Meta has announced a series of new chatbots to be used in its Messenger service.
The chatbots will have “personality” and specialise in certain subjects, like holidays or cooking advice.
It is the latest salvo in a chatbot arms race between tech companies desperate to produce more accurate and personalised artificial intelligence.
The chatbots are still a work in progress with “limitations”, said boss Mark Zuckerberg.
In California, during Meta’s first in-person event since before the pandemic, Mr Zuckerberg said that it had been an “amazing year for AI”.
The company is calling its main chatbot “Meta AI” and can be used in messaging. For example, users can ask Meta AI questions in chat “to settle arguments” or ask other questions.
The BBC has not yet tested the chatbot which is based on Llama 2, the large language model that the company released for public commercial use in July.
Several celebrities have also signed up to lend their personalities to different types of chatbots, including Snoop Dogg and Kendall Jenner.
The idea is to create chatbots that are not just designed to answer questions.
“This isn’t just going to be about answering queries,” Zuckerberg said. “This is about entertainment”.
According to Meta, NFL star Tom Brady will play an AI character called ‘Bru’, “a wisecracking sports debater” and YouTube star MrBeast will play ‘Zach’, a big brother “who will roast you”.
Mr Zuckerberg said there were still “a lot of limitations” around what the bots could answer.
The chatbots will be rolled out in the coming days and only in the US initially.
Mr Zuckerberg also discussed the metaverse – a virtual world – which is a concept that Mr Zuckerberg has so far spent tens of billions of dollars on.
Although Meta had already announced its new virtual reality headset, Quest 3, the company gave further details at the event.
Meta’s boss described the headset as the first “mainstream” mixed reality headset. Cameras facing forward will mean the headset will allow for augmented reality. It will be available from 10 October.

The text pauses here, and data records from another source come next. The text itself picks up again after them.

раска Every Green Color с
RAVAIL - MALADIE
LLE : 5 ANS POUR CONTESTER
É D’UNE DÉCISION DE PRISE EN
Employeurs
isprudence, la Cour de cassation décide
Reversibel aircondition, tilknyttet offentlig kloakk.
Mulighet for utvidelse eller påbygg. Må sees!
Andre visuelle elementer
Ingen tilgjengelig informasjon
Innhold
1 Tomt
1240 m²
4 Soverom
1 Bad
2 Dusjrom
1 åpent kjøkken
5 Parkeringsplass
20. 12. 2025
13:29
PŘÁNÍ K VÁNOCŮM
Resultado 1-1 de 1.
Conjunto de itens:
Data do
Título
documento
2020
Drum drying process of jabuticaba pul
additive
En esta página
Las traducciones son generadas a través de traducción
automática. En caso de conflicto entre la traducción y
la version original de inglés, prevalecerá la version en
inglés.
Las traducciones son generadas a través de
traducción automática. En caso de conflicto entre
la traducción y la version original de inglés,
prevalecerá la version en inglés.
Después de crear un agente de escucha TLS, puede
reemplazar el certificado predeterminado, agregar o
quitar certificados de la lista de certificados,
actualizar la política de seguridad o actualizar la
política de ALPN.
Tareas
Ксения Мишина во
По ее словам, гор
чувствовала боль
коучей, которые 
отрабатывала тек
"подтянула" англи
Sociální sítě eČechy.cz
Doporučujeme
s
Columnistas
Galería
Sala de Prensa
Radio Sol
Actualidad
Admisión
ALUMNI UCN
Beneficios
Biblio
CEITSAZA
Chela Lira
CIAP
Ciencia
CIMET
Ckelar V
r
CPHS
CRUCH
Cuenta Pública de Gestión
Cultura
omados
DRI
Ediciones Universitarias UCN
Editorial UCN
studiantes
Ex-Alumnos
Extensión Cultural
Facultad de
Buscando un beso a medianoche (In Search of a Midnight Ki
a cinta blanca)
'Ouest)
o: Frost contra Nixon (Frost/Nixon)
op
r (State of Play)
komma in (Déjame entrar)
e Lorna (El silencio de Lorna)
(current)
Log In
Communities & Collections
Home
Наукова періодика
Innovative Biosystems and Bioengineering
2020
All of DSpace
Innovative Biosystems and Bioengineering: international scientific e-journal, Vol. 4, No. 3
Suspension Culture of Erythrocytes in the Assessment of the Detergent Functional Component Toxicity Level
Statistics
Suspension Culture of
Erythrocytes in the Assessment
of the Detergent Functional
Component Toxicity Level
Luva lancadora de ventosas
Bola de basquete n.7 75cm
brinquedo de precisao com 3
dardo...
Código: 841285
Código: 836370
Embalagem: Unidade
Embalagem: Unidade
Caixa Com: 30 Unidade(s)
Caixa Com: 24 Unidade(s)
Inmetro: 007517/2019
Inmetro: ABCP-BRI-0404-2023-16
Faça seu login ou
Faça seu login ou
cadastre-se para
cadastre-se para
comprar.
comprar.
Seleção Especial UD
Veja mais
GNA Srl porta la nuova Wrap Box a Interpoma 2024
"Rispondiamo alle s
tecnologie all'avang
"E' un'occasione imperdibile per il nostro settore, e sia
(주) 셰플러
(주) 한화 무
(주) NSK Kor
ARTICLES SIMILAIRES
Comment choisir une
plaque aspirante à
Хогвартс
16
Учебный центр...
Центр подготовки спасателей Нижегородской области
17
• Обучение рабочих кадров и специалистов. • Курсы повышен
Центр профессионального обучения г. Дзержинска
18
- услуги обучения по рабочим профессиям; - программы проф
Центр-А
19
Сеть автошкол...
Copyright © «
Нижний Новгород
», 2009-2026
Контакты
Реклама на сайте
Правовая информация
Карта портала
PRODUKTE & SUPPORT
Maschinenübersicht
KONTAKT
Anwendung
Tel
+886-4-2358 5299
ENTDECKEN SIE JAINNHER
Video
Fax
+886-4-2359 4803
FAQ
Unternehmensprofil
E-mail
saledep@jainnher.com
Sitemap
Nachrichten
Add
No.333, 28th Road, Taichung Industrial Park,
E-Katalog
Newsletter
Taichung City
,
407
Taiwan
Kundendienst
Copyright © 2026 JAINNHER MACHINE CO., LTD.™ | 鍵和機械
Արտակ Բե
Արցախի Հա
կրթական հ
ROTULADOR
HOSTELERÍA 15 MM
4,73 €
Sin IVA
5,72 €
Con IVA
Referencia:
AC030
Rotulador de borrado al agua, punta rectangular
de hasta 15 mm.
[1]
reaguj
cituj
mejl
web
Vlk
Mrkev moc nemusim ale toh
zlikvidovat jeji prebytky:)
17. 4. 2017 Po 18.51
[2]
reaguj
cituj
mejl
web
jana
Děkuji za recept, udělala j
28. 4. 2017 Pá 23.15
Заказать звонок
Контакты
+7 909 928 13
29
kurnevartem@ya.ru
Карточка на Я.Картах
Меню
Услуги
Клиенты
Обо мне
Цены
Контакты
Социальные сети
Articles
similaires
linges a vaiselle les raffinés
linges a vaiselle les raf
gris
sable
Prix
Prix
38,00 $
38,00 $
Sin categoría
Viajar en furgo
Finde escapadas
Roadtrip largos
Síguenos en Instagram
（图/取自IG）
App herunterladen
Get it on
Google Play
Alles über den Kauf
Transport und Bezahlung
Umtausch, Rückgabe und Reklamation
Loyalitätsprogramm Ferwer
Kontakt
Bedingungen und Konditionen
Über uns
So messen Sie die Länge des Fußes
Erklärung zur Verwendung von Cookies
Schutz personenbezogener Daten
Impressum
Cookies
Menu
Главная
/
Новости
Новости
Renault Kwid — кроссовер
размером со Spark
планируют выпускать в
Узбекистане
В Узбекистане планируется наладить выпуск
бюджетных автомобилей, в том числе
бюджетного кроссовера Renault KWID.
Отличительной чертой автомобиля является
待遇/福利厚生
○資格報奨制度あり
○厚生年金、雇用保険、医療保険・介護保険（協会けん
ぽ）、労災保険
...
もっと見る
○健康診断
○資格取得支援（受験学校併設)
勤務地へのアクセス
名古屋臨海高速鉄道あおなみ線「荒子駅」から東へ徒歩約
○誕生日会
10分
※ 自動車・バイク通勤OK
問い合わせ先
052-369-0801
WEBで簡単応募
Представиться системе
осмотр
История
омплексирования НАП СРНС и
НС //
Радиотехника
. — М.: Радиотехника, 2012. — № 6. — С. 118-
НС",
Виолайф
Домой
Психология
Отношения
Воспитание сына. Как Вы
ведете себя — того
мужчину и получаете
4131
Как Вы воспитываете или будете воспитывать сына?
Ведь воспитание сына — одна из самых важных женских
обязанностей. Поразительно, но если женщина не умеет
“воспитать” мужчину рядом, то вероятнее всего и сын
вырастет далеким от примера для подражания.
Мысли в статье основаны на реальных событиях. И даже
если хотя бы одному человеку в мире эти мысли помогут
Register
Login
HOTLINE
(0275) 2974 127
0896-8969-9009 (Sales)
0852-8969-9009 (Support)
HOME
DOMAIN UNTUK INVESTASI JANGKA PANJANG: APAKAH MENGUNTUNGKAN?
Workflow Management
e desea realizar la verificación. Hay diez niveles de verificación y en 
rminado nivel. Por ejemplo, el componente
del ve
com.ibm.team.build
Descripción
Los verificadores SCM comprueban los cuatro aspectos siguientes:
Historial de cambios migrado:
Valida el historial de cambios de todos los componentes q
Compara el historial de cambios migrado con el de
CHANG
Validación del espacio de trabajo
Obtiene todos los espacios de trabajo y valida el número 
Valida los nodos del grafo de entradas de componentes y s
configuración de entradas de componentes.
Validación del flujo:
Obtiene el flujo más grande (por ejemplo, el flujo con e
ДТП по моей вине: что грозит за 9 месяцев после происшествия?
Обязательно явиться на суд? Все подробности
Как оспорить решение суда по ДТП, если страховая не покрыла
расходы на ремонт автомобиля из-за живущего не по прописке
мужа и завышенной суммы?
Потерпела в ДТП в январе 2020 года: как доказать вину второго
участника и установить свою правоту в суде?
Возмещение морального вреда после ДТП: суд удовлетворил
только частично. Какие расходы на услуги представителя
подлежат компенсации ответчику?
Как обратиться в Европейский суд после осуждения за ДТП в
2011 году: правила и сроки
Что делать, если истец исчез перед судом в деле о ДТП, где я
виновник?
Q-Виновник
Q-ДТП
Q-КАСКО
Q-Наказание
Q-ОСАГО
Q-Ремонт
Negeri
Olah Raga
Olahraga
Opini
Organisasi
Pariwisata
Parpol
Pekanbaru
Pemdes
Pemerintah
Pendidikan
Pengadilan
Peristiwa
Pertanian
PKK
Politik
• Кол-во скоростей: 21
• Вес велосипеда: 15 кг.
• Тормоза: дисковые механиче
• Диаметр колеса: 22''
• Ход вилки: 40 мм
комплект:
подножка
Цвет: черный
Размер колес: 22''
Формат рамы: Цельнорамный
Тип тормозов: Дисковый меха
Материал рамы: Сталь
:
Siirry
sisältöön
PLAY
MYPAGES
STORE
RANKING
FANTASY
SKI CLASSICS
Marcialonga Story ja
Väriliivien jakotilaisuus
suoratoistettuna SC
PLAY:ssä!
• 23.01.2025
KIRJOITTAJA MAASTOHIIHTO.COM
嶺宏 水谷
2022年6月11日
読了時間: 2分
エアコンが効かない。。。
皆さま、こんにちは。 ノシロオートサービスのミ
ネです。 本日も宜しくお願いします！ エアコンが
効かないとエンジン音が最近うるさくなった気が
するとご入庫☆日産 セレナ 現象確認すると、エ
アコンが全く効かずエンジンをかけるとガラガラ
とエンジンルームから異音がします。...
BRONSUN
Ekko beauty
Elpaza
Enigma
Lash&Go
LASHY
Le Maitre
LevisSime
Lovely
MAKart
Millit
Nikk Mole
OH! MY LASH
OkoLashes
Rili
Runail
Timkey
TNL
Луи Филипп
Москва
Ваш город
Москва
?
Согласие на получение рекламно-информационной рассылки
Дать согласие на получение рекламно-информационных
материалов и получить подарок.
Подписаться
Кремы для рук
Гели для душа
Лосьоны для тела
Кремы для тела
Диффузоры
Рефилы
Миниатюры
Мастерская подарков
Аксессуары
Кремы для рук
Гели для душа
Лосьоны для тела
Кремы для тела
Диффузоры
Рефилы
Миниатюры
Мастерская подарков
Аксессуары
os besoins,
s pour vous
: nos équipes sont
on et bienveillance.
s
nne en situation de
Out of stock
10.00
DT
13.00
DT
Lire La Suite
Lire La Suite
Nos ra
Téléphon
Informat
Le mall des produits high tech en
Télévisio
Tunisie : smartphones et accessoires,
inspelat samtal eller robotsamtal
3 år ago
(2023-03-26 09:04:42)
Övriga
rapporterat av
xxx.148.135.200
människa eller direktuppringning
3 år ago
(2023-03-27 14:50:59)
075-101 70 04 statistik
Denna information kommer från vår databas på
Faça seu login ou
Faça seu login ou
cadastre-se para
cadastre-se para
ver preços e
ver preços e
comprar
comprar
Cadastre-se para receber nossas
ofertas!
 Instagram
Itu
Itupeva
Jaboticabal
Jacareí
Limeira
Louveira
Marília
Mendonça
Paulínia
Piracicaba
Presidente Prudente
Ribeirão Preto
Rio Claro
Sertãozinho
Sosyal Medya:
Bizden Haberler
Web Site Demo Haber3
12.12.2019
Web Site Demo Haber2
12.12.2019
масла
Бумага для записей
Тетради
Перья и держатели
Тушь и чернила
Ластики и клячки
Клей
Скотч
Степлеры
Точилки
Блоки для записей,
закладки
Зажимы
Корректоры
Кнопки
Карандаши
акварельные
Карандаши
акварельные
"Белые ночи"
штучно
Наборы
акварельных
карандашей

The firm’s big, long-term bet on the metaverse still appears yet to pay off, with Meta’s VR division suffering $21bn (£17bn) in losses since the start of 2022.
The Quest 3 came after Apple entered the higher-priced mixed reality hardware market with the Vision Pro earlier this year.
Mat Day, global gaming strategy director for EssenceMediacom, said Mark Zuckerberg had “reinvigorated” the VR sector.
“Meta’s VR roadmap is now firmly positioned around hardware priced for the mass market. This is a stark contrast to Apple’s approach which is aimed at the high end tech enthusiast,” he said.
Meta’s announcement came on the same day as rival OpenAI, the Microsoft-backed creator of ChatGPT, confirmed its chatbot can now browse the internet to provide users with current information. The artificial intelligence-powered system was previously trained only using data up to September 2021.